====== ENTRIES SHOWN ======
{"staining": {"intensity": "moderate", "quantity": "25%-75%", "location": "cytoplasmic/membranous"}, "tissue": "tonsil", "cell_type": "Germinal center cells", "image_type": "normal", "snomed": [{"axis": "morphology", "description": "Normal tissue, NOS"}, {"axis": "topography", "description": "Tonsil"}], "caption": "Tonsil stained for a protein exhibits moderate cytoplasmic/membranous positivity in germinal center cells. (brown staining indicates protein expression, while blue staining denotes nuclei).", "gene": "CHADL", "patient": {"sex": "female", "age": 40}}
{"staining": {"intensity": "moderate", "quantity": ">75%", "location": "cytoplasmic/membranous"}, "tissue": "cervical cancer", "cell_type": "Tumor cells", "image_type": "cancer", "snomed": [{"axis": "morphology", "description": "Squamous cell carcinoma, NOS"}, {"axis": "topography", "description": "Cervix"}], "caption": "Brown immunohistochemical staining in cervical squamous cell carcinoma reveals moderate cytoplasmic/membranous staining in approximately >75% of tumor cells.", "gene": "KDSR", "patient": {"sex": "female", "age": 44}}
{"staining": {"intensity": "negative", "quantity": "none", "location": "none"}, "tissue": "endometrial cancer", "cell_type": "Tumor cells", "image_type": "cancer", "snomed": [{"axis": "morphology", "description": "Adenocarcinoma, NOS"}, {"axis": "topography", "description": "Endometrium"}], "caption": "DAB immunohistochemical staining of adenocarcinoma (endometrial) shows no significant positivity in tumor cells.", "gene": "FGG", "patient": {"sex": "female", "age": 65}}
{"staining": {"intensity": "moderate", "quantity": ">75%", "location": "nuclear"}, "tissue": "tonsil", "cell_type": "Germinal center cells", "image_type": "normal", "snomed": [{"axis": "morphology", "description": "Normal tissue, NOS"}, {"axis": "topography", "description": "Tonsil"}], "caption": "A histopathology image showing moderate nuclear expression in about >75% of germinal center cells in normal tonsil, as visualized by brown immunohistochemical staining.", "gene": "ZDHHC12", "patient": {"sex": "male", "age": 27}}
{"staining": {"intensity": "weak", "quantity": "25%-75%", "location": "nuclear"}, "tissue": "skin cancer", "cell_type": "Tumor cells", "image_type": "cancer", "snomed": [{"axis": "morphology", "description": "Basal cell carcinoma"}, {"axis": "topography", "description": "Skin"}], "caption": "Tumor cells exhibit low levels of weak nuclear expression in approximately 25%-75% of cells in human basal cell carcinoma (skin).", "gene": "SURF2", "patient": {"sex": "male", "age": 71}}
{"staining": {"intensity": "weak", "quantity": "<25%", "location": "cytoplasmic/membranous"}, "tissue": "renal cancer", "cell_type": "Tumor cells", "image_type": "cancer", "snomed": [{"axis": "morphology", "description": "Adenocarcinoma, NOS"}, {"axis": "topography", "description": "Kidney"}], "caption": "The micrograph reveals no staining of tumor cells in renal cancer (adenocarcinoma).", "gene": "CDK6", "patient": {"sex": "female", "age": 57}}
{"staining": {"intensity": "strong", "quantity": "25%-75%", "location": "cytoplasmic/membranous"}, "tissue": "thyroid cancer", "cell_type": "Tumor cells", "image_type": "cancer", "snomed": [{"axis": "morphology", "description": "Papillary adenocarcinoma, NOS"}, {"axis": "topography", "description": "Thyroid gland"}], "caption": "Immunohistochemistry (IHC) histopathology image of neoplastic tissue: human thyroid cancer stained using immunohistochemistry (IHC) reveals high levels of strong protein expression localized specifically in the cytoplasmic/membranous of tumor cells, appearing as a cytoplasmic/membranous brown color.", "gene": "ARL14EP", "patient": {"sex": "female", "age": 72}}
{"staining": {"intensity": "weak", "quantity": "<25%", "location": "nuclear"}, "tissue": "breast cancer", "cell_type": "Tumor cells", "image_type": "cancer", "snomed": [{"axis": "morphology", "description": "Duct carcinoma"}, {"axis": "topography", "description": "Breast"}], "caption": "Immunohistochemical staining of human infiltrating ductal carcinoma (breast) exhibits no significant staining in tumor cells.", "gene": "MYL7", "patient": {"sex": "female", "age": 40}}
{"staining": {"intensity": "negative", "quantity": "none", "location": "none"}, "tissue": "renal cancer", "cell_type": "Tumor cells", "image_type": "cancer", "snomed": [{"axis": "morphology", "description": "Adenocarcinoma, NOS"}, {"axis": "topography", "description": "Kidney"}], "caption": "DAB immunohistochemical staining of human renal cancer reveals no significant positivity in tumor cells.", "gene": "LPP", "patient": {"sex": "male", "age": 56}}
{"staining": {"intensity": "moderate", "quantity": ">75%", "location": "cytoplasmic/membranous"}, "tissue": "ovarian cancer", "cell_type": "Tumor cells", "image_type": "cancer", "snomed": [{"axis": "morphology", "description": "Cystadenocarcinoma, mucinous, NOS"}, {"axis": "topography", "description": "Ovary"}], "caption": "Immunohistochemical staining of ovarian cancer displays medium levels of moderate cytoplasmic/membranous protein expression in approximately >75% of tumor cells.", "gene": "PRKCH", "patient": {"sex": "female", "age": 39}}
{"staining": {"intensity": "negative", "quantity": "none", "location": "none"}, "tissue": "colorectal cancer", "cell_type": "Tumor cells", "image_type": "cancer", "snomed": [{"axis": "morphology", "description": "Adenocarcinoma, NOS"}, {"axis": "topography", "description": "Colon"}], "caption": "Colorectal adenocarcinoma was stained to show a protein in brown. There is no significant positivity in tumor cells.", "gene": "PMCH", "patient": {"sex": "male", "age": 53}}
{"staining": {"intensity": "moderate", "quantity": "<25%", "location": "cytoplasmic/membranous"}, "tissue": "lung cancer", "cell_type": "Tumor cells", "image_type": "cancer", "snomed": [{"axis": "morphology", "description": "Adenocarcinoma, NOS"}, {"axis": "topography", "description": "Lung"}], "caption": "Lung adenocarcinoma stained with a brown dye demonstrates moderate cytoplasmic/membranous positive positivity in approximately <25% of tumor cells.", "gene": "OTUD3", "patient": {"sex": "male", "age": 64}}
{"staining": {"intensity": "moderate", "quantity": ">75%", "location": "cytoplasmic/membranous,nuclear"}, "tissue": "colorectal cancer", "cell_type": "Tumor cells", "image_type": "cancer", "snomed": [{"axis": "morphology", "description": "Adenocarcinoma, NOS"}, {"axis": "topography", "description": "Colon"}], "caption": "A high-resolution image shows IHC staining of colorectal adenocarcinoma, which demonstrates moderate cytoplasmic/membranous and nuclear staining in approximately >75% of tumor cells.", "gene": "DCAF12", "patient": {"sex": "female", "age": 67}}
======
Reproduce all of the records, keeping every character unchanged.

{"staining": {"intensity": "moderate", "quantity": "25%-75%", "location": "cytoplasmic/membranous"}, "tissue": "tonsil", "cell_type": "Germinal center cells", "image_type": "normal", "snomed": [{"axis": "morphology", "description": "Normal tissue, NOS"}, {"axis": "topography", "description": "Tonsil"}], "caption": "Tonsil stained for a protein exhibits moderate cytoplasmic/membranous positivity in germinal center cells. (brown staining indicates protein expression, while blue staining denotes nuclei).", "gene": "CHADL", "patient": {"sex": "female", "age": 40}}
{"staining": {"intensity": "moderate", "quantity": ">75%", "location": "cytoplasmic/membranous"}, "tissue": "cervical cancer", "cell_type": "Tumor cells", "image_type": "cancer", "snomed": [{"axis": "morphology", "description": "Squamous cell carcinoma, NOS"}, {"axis": "topography", "description": "Cervix"}], "caption": "Brown immunohistochemical staining in cervical squamous cell carcinoma reveals moderate cytoplasmic/membranous staining in approximately >75% of tumor cells.", "gene": "KDSR", "patient": {"sex": "female", "age": 44}}
{"staining": {"intensity": "negative", "quantity": "none", "location": "none"}, "tissue": "endometrial cancer", "cell_type": "Tumor cells", "image_type": "cancer", "snomed": [{"axis": "morphology", "description": "Adenocarcinoma, NOS"}, {"axis": "topography", "description": "Endometrium"}], "caption": "DAB immunohistochemical staining of adenocarcinoma (endometrial) shows no significant positivity in tumor cells.", "gene": "FGG", "patient": {"sex": "female", "age": 65}}
{"staining": {"intensity": "moderate", "quantity": ">75%", "location": "nuclear"}, "tissue": "tonsil", "cell_type": "Germinal center cells", "image_type": "normal", "snomed": [{"axis": "morphology", "description": "Normal tissue, NOS"}, {"axis": "topography", "description": "Tonsil"}], "caption": "A histopathology image showing moderate nuclear expression in about >75% of germinal center cells in normal tonsil, as visualized by brown immunohistochemical staining.", "gene": "ZDHHC12", "patient": {"sex": "male", "age": 27}}
{"staining": {"intensity": "weak", "quantity": "25%-75%", "location": "nuclear"}, "tissue": "skin cancer", "cell_type": "Tumor cells", "image_type": "cancer", "snomed": [{"axis": "morphology", "description": "Basal cell carcinoma"}, {"axis": "topography", "description": "Skin"}], "caption": "Tumor cells exhibit low levels of weak nuclear expression in approximately 25%-75% of cells in human basal cell carcinoma (skin).", "gene": "SURF2", "patient": {"sex": "male", "age": 71}}
{"staining": {"intensity": "weak", "quantity": "<25%", "location": "cytoplasmic/membranous"}, "tissue": "renal cancer", "cell_type": "Tumor cells", "image_type": "cancer", "snomed": [{"axis": "morphology", "description": "Adenocarcinoma, NOS"}, {"axis": "topography", "description": "Kidney"}], "caption": "The micrograph reveals no staining of tumor cells in renal cancer (adenocarcinoma).", "gene": "CDK6", "patient": {"sex": "female", "age": 57}}
{"staining": {"intensity": "strong", "quantity": "25%-75%", "location": "cytoplasmic/membranous"}, "tissue": "thyroid cancer", "cell_type": "Tumor cells", "image_type": "cancer", "snomed": [{"axis": "morphology", "description": "Papillary adenocarcinoma, NOS"}, {"axis": "topography", "description": "Thyroid gland"}], "caption": "Immunohistochemistry (IHC) histopathology image of neoplastic tissue: human thyroid cancer stained using immunohistochemistry (IHC) reveals high levels of strong protein expression localized specifically in the cytoplasmic/membranous of tumor cells, appearing as a cytoplasmic/membranous brown color.", "gene": "ARL14EP", "patient": {"sex": "female", "age": 72}}
{"staining": {"intensity": "weak", "quantity": "<25%", "location": "nuclear"}, "tissue": "breast cancer", "cell_type": "Tumor cells", "image_type": "cancer", "snomed": [{"axis": "morphology", "description": "Duct carcinoma"}, {"axis": "topography", "description": "Breast"}], "caption": "Immunohistochemical staining of human infiltrating ductal carcinoma (breast) exhibits no significant staining in tumor cells.", "gene": "MYL7", "patient": {"sex": "female", "age": 40}}
{"staining": {"intensity": "negative", "quantity": "none", "location": "none"}, "tissue": "renal cancer", "cell_type": "Tumor cells", "image_type": "cancer", "snomed": [{"axis": "morphology", "description": "Adenocarcinoma, NOS"}, {"axis": "topography", "description": "Kidney"}], "caption": "DAB immunohistochemical staining of human renal cancer reveals no significant positivity in tumor cells.", "gene": "LPP", "patient": {"sex": "male", "age": 56}}
{"staining": {"intensity": "moderate", "quantity": ">75%", "location": "cytoplasmic/membranous"}, "tissue": "ovarian cancer", "cell_type": "Tumor cells", "image_type": "cancer", "snomed": [{"axis": "morphology", "description": "Cystadenocarcinoma, mucinous, NOS"}, {"axis": "topography", "description": "Ovary"}], "caption": "Immunohistochemical staining of ovarian cancer displays medium levels of moderate cytoplasmic/membranous protein expression in approximately >75% of tumor cells.", "gene": "PRKCH", "patient": {"sex": "female", "age": 39}}
{"staining": {"intensity": "negative", "quantity": "none", "location": "none"}, "tissue": "colorectal cancer", "cell_type": "Tumor cells", "image_type": "cancer", "snomed": [{"axis": "morphology", "description": "Adenocarcinoma, NOS"}, {"axis": "topography", "description": "Colon"}], "caption": "Colorectal adenocarcinoma was stained to show a protein in brown. There is no significant positivity in tumor cells.", "gene": "PMCH", "patient": {"sex": "male", "age": 53}}
{"staining": {"intensity": "moderate", "quantity": "<25%", "location": "cytoplasmic/membranous"}, "tissue": "lung cancer", "cell_type": "Tumor cells", "image_type": "cancer", "snomed": [{"axis": "morphology", "description": "Adenocarcinoma, NOS"}, {"axis": "topography", "description": "Lung"}], "caption": "Lung adenocarcinoma stained with a brown dye demonstrates moderate cytoplasmic/membranous positive positivity in approximately <25% of tumor cells.", "gene": "OTUD3", "patient": {"sex": "male", "age": 64}}
{"staining": {"intensity": "moderate", "quantity": ">75%", "location": "cytoplasmic/membranous,nuclear"}, "tissue": "colorectal cancer", "cell_type": "Tumor cells", "image_type": "cancer", "snomed": [{"axis": "morphology", "description": "Adenocarcinoma, NOS"}, {"axis": "topography", "description": "Colon"}], "caption": "A high-resolution image shows IHC staining of colorectal adenocarcinoma, which demonstrates moderate cytoplasmic/membranous and nuclear staining in approximately >75% of tumor cells.", "gene": "DCAF12", "patient": {"sex": "female", "age": 67}}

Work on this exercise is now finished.